Interpretable Model Drift Detection
CODS-COMAD 2024, ICML 22 Workshop
TL;DR: All posterior shifts in the data distribution do not lead to degradation model performance (see Fig). The ones that do degrade are called model drift. In this work, we take a principled approach to study the problem of interpretable model drift detection from a model risk perspective using a feature-interaction aware hypothesis testing framework, which enjoys guarantees on test power.
Feature-Interpretable Real Concept Drift Detection
Workshop on Trustworthy ML, ICLR 2023
TL;DR: Real-concept drift refers to a shift in the posterior distribution (label distribution conditioned on the covariates). Detecting these shifts helps in: (i) retaining classifier performance over time in a non-stationary environment; (ii) understanding the shift in the relationship between covariates and output labels. To achieve both objectives, we propose a first-principles interpretable method that uses gradients of a classifier in a feature-wise hypothesis testing framework.
Instance-wise Causal Feature Selection for Model Interpretation
Causality in Vision Workshop, CVPR 2021
TL;DR: Instance-wise subset selection is a recent paradigm introduced to explain deep models, by selecting features most responsible for their output. We introduce a causal perspective to this problem and propose a method that selects features that are most causally responsible for a prediction.
Estimating boreal forest ground cover vegetation composition from nadir photographs using deep convolutional neural networks
Ecological Informatics, Elsevier 2022 [Impact factor = 7.3]
[Also selected at Tackling Climate Change Workshop, NeurIPS 2020]
TL;DR: This work investigates the use of nadir photographs taken with an iPhone 7 for estimating ground cover and biomass loading in boreal forests. Traditional visual estimation methods are prone to error and bias, so the study explores the use of deep convolutional neural networks (DCNN) for automated image segmentation. The DCNN achieved 95% accuracy in segmenting photos, providing a cost-effective and efficient alternative to manual segmentation.

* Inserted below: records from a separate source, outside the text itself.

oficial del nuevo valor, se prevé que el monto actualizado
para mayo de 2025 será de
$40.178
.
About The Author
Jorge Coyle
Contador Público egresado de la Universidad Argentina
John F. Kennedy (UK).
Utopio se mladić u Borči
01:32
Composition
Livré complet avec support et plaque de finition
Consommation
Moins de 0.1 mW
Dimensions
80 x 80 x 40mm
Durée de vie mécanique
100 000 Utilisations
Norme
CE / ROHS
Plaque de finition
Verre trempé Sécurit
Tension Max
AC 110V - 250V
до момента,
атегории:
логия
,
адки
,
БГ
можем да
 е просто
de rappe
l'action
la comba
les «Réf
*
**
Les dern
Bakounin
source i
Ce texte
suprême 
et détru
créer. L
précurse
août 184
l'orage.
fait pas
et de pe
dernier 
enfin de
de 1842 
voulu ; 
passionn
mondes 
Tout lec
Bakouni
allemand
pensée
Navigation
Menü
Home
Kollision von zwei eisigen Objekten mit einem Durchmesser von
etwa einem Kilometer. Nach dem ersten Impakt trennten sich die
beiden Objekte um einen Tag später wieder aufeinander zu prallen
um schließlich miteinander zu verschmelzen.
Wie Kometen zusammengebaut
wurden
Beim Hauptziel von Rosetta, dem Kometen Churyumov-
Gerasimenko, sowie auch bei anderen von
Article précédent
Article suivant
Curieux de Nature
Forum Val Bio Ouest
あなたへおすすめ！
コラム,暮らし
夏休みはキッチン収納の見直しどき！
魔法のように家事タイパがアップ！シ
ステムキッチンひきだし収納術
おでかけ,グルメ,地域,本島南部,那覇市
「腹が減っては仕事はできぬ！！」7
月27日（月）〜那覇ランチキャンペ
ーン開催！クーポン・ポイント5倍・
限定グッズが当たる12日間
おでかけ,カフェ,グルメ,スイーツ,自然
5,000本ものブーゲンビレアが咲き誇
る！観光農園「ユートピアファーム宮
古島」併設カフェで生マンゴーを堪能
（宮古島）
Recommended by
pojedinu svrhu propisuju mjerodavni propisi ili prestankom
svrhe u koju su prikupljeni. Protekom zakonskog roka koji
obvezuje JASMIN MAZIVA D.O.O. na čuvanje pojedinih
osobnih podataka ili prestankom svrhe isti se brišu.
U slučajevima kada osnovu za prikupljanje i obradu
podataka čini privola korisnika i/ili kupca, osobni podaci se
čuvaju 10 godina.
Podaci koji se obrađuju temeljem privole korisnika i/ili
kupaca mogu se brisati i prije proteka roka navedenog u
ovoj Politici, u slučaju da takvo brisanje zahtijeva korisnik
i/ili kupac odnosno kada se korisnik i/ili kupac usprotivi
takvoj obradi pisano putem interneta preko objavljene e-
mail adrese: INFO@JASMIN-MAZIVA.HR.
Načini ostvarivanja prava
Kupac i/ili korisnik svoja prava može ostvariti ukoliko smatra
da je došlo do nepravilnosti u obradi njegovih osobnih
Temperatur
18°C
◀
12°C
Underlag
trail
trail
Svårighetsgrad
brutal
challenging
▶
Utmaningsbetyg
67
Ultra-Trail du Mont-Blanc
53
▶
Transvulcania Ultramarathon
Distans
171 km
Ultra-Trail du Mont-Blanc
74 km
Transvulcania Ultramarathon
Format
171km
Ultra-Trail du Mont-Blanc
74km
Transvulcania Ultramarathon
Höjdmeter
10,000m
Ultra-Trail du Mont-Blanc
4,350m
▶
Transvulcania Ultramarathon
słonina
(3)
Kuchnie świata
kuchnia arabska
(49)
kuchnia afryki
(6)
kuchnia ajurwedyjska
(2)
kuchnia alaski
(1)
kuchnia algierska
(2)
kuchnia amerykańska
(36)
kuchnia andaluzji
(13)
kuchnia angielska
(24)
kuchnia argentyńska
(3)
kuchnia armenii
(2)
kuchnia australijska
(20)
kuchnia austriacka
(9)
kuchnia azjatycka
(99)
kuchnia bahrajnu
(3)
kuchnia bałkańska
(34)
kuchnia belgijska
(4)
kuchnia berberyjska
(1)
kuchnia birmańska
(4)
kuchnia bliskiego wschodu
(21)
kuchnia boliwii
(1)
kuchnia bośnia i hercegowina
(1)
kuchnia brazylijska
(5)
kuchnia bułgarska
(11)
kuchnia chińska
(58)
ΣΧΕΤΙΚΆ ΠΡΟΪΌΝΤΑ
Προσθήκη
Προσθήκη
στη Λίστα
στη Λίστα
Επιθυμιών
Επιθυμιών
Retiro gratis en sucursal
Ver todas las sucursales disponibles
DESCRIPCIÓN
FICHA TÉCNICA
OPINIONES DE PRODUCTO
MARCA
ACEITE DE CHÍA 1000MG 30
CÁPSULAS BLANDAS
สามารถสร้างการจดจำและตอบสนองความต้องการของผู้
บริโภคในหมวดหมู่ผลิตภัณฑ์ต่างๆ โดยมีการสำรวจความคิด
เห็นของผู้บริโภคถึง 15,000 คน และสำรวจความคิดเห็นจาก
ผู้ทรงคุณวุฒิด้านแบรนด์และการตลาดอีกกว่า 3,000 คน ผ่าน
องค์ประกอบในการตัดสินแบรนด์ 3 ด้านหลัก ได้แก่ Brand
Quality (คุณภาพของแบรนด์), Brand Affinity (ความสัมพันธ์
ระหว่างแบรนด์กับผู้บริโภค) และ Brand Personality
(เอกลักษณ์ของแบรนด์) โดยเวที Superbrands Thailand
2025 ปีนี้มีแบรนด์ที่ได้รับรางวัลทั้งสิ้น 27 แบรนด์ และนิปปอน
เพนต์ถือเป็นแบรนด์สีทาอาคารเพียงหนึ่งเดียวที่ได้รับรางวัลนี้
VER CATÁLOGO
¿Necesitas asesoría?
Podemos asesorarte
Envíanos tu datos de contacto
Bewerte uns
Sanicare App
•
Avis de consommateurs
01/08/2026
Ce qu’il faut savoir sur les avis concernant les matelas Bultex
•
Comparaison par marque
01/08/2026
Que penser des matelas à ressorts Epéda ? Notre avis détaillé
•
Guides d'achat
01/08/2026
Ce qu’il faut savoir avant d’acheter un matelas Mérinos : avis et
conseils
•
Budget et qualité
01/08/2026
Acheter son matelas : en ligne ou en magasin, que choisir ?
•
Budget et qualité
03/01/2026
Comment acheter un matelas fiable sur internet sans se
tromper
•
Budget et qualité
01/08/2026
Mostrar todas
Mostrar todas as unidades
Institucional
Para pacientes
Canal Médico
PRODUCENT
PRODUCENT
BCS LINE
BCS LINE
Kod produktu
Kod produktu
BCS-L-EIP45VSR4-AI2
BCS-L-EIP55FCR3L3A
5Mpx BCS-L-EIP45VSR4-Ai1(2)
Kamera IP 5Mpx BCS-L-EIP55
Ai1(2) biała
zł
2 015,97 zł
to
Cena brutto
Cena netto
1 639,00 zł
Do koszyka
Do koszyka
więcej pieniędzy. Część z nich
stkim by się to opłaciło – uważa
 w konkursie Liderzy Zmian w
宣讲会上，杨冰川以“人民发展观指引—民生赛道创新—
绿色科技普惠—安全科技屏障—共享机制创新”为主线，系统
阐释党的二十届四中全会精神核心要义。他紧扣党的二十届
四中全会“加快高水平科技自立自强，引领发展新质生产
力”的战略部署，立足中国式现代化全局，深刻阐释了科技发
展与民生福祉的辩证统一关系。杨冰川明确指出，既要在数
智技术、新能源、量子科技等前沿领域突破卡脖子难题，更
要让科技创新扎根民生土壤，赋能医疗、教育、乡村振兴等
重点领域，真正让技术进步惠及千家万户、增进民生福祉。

Blending of Learning-based Tracking and Object Detection for Monocular Camera-based Target Following.
IFAC-PapersOnLine, Elsevier Journal, 2021 [Impact factor: 1.13]
TL;DR: This work introduces a real-time approach for monocular camera-based target following by fusing learning-based tracking and object detection. The method enhances the performance of Convolutional Recurrent Neural Network-based object trackers, particularly when dealing with familiar objects that may be occluded or affected by motion blur. The proposed approach incorporates a target re-identification module to recover tracking after losses. The system achieves a high frame rate of 85-90 FPS while demonstrating competitive results on challenging benchmarks for robotic applications.
Image Dehazing via Joint Estimation of Transmittance Map and Environmental Illumination
IEEE International Conference on Advances in Pattern Recognition (ICAPR) 2017
TL;DR: This work addresses the challenge of haze in outdoor images and presents an end-to-end system for image dehazing. The method utilizes a multi-scale Convolutional Neural Network to learn the mapping between a hazy image and its transmittance map, as well as the environmental illumination. Unlike many existing methods, the proposed approach emphasizes accurate estimation of the environmental illumination, considering its impact on the color of the dehazed image.